En primer lugar, seguidores del blog, os debo una disculpa. Al cerrar el último post empezaron a desencadenarse pequeños accidentes domésticos en vuestros hogares. Hablé con algunos de vosotros y otros lo escribisteis en un comentario. Lo siento, está claro que no es buena cosa invocar desgracias. O quizá mi amiga Isabel tenga razón y haya causas superiores, o responda a factores ambientales o al calendario… En fin que cuando publiqué el post con mi plancha recién fallecida, se fundieron tres bombillas de bajo consumo.
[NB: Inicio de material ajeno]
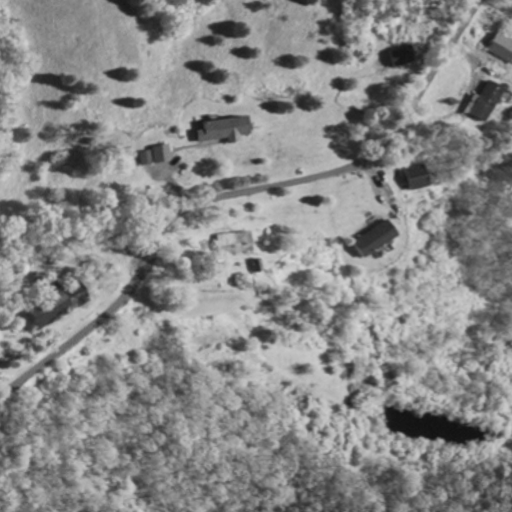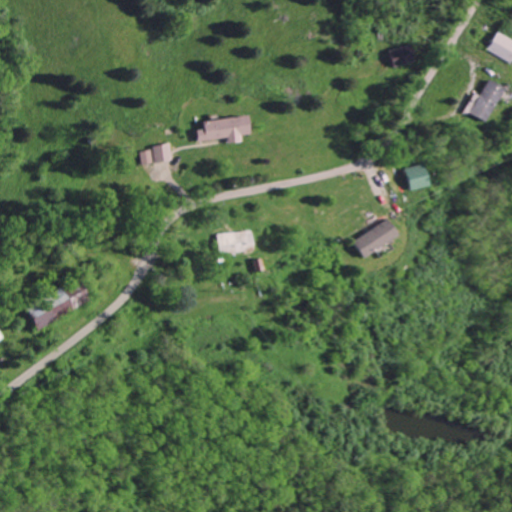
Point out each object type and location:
road: (464, 11)
building: (500, 48)
building: (401, 56)
building: (485, 101)
building: (222, 129)
building: (160, 153)
building: (144, 158)
building: (416, 177)
road: (242, 194)
building: (375, 237)
building: (234, 241)
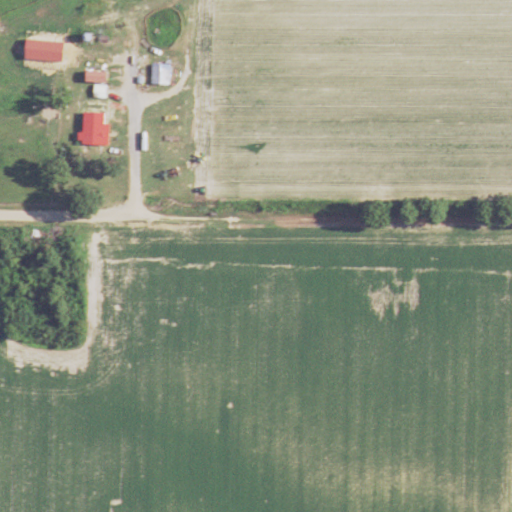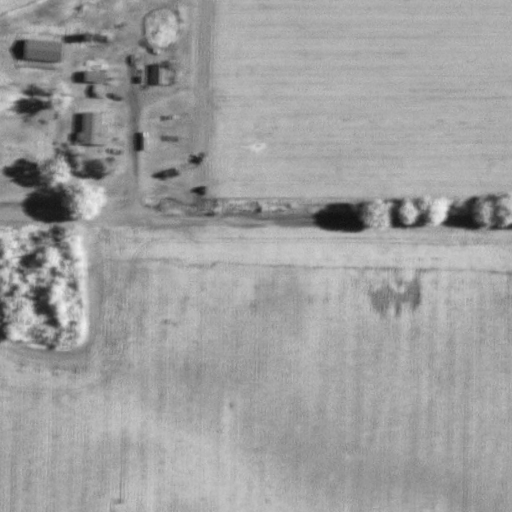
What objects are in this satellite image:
road: (118, 215)
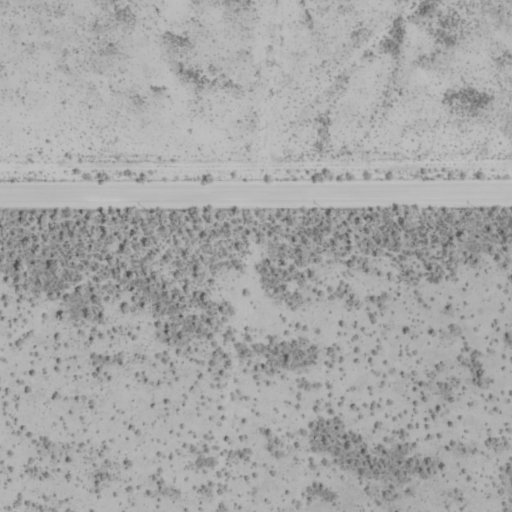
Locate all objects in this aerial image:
road: (256, 137)
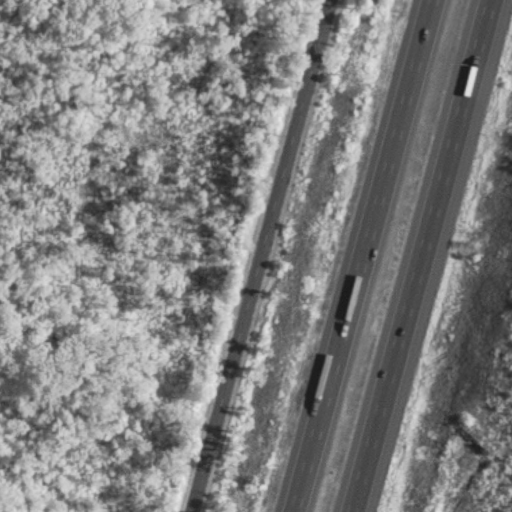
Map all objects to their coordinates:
road: (259, 256)
road: (360, 256)
road: (422, 256)
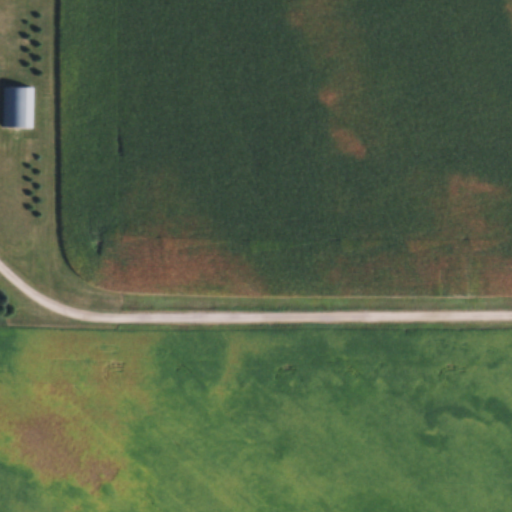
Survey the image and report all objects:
building: (17, 107)
road: (248, 317)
De esas que requieren cierta maña para cambiarlas porque van empotradas en el techo, protegidas con una tapa de cristal, que se apoya sutilmente en un par de grapas. Para acabar el día cayó la línea teléfonica. Os lo cuenta no para provocar otro tsunami sino para reflexionar sobre la comunicación en el hogar.

Era un día entre semana. Mis hermanos estaban en la ciudad y propuse reunirnos en mi casa con mis padres para celebrar juntos el cumpleaños de mi madre. Así se lo hice saber a mis hijos, especialmente a las mayores para que llegaran a la cita puntuales. Llovía copiosamente y recibía a quien llegaba a casa con el paragüero en la mano y la noticia de que no funcionaba el teléfono. Uno, dos, tres…nadie pareció alterarse. Sin calzado y prestos a abordar los bocadillos y croquetas dispuestos para el encuentro, solté: «por lo tanto, no tenemos internet». «¿Queeeeeé?. En sus caras vi recriminación -como si fuera culpa mía-, desespero -«¡tengo que imprimir un trabajo!»- ansiedad -«¿cuándo se arreglará?» (y podré conectarme a FB, colgar la foto del momento en que mi abuela sopla las velas, mi nuevo descubrimiento musical, mi mensaje amoroso cifrado….).

Una de mis hijas tiene Blackberry. Tenía una salida al mundo de la comunicación social. Salvada. Los demás, allí sin más que nosotros mismos para interrelacionar. Hay fenómenos que me superan como entender que el sonido se propague por ondas así que lo de internet es encuentros en la tercera fase. Ante la agitación suscitada, tomé el mando y llamé tres veces a la compañía. Finalmente etiquetaron la incidencia como «ugente». Es decir, entre 48 y 72 horas. Ha sido aleccionador comprobar que se puede vivir sin internet. Eso sí, si se alarga el plazo ya no estoy tan segura de la supervivencia. El teléfono tradicional de casa es ya un objeto más bien decorativo que acabará por extinguirse. Si nuestros padres vieron como las televisiones entraban en las casas, nosotros hemos visto como las pantallas conviven con nosotros y dependemos de ellas. A esto, creo, se le llama una revolución.